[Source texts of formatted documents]
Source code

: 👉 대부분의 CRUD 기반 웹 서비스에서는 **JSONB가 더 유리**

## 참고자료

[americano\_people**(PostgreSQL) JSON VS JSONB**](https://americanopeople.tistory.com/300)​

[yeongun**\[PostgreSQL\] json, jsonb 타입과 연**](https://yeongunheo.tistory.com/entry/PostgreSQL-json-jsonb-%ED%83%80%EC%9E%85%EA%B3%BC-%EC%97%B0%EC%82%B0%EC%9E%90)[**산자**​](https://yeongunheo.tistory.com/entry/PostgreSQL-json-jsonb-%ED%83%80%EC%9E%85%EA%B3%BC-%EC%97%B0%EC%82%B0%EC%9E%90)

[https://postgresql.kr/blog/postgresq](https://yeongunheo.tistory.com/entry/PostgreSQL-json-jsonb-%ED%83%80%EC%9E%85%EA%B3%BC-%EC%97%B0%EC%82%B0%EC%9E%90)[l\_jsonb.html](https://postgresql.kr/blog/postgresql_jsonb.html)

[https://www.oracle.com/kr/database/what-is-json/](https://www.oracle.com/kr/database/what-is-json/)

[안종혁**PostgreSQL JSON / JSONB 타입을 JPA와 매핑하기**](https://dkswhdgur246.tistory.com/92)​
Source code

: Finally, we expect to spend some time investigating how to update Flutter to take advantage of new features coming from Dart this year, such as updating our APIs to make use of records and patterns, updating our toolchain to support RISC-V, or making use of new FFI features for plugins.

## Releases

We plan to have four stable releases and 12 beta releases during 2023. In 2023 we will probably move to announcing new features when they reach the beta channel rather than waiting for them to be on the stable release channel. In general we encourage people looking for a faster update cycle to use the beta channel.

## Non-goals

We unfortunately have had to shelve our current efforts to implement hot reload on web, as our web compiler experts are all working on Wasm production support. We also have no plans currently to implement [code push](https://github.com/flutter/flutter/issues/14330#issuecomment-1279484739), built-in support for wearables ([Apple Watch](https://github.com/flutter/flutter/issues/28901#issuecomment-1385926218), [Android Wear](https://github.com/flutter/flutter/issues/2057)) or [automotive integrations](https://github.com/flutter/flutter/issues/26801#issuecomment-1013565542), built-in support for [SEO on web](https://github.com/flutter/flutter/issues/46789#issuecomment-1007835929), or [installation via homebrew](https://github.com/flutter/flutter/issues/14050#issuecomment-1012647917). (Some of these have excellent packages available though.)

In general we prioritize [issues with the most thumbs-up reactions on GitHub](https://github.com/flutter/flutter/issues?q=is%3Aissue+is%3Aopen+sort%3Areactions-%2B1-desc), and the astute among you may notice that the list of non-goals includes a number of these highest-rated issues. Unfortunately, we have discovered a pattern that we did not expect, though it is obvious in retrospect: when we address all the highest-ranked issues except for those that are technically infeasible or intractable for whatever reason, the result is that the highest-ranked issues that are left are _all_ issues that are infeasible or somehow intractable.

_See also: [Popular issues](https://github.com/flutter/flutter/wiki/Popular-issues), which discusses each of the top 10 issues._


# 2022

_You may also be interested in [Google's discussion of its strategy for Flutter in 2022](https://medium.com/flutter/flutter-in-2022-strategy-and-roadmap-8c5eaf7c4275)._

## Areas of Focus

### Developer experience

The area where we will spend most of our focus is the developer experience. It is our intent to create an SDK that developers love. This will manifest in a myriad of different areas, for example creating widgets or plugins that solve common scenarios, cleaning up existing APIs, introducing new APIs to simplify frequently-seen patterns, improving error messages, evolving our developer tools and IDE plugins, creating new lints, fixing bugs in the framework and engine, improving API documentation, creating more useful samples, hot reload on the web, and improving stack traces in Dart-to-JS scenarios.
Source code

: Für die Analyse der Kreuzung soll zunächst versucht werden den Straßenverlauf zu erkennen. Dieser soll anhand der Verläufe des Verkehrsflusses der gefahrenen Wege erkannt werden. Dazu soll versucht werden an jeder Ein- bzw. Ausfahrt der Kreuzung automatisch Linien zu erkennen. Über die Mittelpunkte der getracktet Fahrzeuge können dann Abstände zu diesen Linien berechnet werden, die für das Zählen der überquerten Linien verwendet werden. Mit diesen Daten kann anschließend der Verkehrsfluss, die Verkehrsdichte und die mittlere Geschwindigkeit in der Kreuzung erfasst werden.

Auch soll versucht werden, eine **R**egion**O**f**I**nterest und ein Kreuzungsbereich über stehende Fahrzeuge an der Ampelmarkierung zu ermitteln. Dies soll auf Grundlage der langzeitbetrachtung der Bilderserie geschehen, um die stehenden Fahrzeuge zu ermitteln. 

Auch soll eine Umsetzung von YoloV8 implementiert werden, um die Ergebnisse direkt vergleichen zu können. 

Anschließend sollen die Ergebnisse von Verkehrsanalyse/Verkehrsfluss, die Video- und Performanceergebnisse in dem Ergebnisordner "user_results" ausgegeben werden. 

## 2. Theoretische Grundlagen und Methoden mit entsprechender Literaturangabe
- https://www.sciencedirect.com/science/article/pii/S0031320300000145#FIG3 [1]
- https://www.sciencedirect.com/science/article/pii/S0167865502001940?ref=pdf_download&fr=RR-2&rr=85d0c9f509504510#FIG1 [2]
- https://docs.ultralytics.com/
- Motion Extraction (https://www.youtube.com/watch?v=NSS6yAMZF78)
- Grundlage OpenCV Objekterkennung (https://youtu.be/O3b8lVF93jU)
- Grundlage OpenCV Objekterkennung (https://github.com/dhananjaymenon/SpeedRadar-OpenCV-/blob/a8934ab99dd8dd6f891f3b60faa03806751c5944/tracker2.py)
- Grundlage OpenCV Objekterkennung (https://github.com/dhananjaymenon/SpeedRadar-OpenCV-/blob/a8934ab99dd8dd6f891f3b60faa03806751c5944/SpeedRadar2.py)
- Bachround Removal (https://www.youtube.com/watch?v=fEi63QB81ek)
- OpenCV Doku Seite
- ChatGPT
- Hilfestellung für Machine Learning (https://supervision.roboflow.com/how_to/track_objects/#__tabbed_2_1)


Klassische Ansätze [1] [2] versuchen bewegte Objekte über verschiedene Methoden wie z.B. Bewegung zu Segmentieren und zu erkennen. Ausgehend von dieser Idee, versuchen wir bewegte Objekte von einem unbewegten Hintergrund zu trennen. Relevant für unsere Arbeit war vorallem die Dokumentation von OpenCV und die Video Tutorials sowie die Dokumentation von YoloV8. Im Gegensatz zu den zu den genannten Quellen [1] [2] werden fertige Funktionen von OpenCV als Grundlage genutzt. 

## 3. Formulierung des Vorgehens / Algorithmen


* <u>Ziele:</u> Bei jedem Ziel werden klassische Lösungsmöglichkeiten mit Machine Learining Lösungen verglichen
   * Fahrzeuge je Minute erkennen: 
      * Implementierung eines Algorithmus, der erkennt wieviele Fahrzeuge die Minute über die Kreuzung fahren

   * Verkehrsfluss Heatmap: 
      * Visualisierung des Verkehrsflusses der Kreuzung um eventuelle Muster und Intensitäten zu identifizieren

* WHAT YOU ARE ASKED TO DO
What is needed is an exact copy of all the records above.

* EXERCISE OUTPUT
Source code

: 👉 대부분의 CRUD 기반 웹 서비스에서는 **JSONB가 더 유리**

## 참고자료

[americano\_people**(PostgreSQL) JSON VS JSONB**](https://americanopeople.tistory.com/300)​

[yeongun**\[PostgreSQL\] json, jsonb 타입과 연**](https://yeongunheo.tistory.com/entry/PostgreSQL-json-jsonb-%ED%83%80%EC%9E%85%EA%B3%BC-%EC%97%B0%EC%82%B0%EC%9E%90)[**산자**​](https://yeongunheo.tistory.com/entry/PostgreSQL-json-jsonb-%ED%83%80%EC%9E%85%EA%B3%BC-%EC%97%B0%EC%82%B0%EC%9E%90)

[https://postgresql.kr/blog/postgresq](https://yeongunheo.tistory.com/entry/PostgreSQL-json-jsonb-%ED%83%80%EC%9E%85%EA%B3%BC-%EC%97%B0%EC%82%B0%EC%9E%90)[l\_jsonb.html](https://postgresql.kr/blog/postgresql_jsonb.html)

[https://www.oracle.com/kr/database/what-is-json/](https://www.oracle.com/kr/database/what-is-json/)

[안종혁**PostgreSQL JSON / JSONB 타입을 JPA와 매핑하기**](https://dkswhdgur246.tistory.com/92)​
Source code

: Finally, we expect to spend some time investigating how to update Flutter to take advantage of new features coming from Dart this year, such as updating our APIs to make use of records and patterns, updating our toolchain to support RISC-V, or making use of new FFI features for plugins.

## Releases

We plan to have four stable releases and 12 beta releases during 2023. In 2023 we will probably move to announcing new features when they reach the beta channel rather than waiting for them to be on the stable release channel. In general we encourage people looking for a faster update cycle to use the beta channel.

## Non-goals

We unfortunately have had to shelve our current efforts to implement hot reload on web, as our web compiler experts are all working on Wasm production support. We also have no plans currently to implement [code push](https://github.com/flutter/flutter/issues/14330#issuecomment-1279484739), built-in support for wearables ([Apple Watch](https://github.com/flutter/flutter/issues/28901#issuecomment-1385926218), [Android Wear](https://github.com/flutter/flutter/issues/2057)) or [automotive integrations](https://github.com/flutter/flutter/issues/26801#issuecomment-1013565542), built-in support for [SEO on web](https://github.com/flutter/flutter/issues/46789#issuecomment-1007835929), or [installation via homebrew](https://github.com/flutter/flutter/issues/14050#issuecomment-1012647917). (Some of these have excellent packages available though.)

In general we prioritize [issues with the most thumbs-up reactions on GitHub](https://github.com/flutter/flutter/issues?q=is%3Aissue+is%3Aopen+sort%3Areactions-%2B1-desc), and the astute among you may notice that the list of non-goals includes a number of these highest-rated issues. Unfortunately, we have discovered a pattern that we did not expect, though it is obvious in retrospect: when we address all the highest-ranked issues except for those that are technically infeasible or intractable for whatever reason, the result is that the highest-ranked issues that are left are _all_ issues that are infeasible or somehow intractable.

_See also: [Popular issues](https://github.com/flutter/flutter/wiki/Popular-issues), which discusses each of the top 10 issues._


# 2022

_You may also be interested in [Google's discussion of its strategy for Flutter in 2022](https://medium.com/flutter/flutter-in-2022-strategy-and-roadmap-8c5eaf7c4275)._

## Areas of Focus

### Developer experience

The area where we will spend most of our focus is the developer experience. It is our intent to create an SDK that developers love. This will manifest in a myriad of different areas, for example creating widgets or plugins that solve common scenarios, cleaning up existing APIs, introducing new APIs to simplify frequently-seen patterns, improving error messages, evolving our developer tools and IDE plugins, creating new lints, fixing bugs in the framework and engine, improving API documentation, creating more useful samples, hot reload on the web, and improving stack traces in Dart-to-JS scenarios.
Source code

: Für die Analyse der Kreuzung soll zunächst versucht werden den Straßenverlauf zu erkennen. Dieser soll anhand der Verläufe des Verkehrsflusses der gefahrenen Wege erkannt werden. Dazu soll versucht werden an jeder Ein- bzw. Ausfahrt der Kreuzung automatisch Linien zu erkennen. Über die Mittelpunkte der getracktet Fahrzeuge können dann Abstände zu diesen Linien berechnet werden, die für das Zählen der überquerten Linien verwendet werden. Mit diesen Daten kann anschließend der Verkehrsfluss, die Verkehrsdichte und die mittlere Geschwindigkeit in der Kreuzung erfasst werden.

Auch soll versucht werden, eine **R**egion**O**f**I**nterest und ein Kreuzungsbereich über stehende Fahrzeuge an der Ampelmarkierung zu ermitteln. Dies soll auf Grundlage der langzeitbetrachtung der Bilderserie geschehen, um die stehenden Fahrzeuge zu ermitteln. 

Auch soll eine Umsetzung von YoloV8 implementiert werden, um die Ergebnisse direkt vergleichen zu können. 

Anschließend sollen die Ergebnisse von Verkehrsanalyse/Verkehrsfluss, die Video- und Performanceergebnisse in dem Ergebnisordner "user_results" ausgegeben werden. 

## 2. Theoretische Grundlagen und Methoden mit entsprechender Literaturangabe
- https://www.sciencedirect.com/science/article/pii/S0031320300000145#FIG3 [1]
- https://www.sciencedirect.com/science/article/pii/S0167865502001940?ref=pdf_download&fr=RR-2&rr=85d0c9f509504510#FIG1 [2]
- https://docs.ultralytics.com/
- Motion Extraction (https://www.youtube.com/watch?v=NSS6yAMZF78)
- Grundlage OpenCV Objekterkennung (https://youtu.be/O3b8lVF93jU)
- Grundlage OpenCV Objekterkennung (https://github.com/dhananjaymenon/SpeedRadar-OpenCV-/blob/a8934ab99dd8dd6f891f3b60faa03806751c5944/tracker2.py)
- Grundlage OpenCV Objekterkennung (https://github.com/dhananjaymenon/SpeedRadar-OpenCV-/blob/a8934ab99dd8dd6f891f3b60faa03806751c5944/SpeedRadar2.py)
- Bachround Removal (https://www.youtube.com/watch?v=fEi63QB81ek)
- OpenCV Doku Seite
- ChatGPT
- Hilfestellung für Machine Learning (https://supervision.roboflow.com/how_to/track_objects/#__tabbed_2_1)


Klassische Ansätze [1] [2] versuchen bewegte Objekte über verschiedene Methoden wie z.B. Bewegung zu Segmentieren und zu erkennen. Ausgehend von dieser Idee, versuchen wir bewegte Objekte von einem unbewegten Hintergrund zu trennen. Relevant für unsere Arbeit war vorallem die Dokumentation von OpenCV und die Video Tutorials sowie die Dokumentation von YoloV8. Im Gegensatz zu den zu den genannten Quellen [1] [2] werden fertige Funktionen von OpenCV als Grundlage genutzt. 

## 3. Formulierung des Vorgehens / Algorithmen


* <u>Ziele:</u> Bei jedem Ziel werden klassische Lösungsmöglichkeiten mit Machine Learining Lösungen verglichen
   * Fahrzeuge je Minute erkennen: 
      * Implementierung eines Algorithmus, der erkennt wieviele Fahrzeuge die Minute über die Kreuzung fahren

   * Verkehrsfluss Heatmap: 
      * Visualisierung des Verkehrsflusses der Kreuzung um eventuelle Muster und Intensitäten zu identifizieren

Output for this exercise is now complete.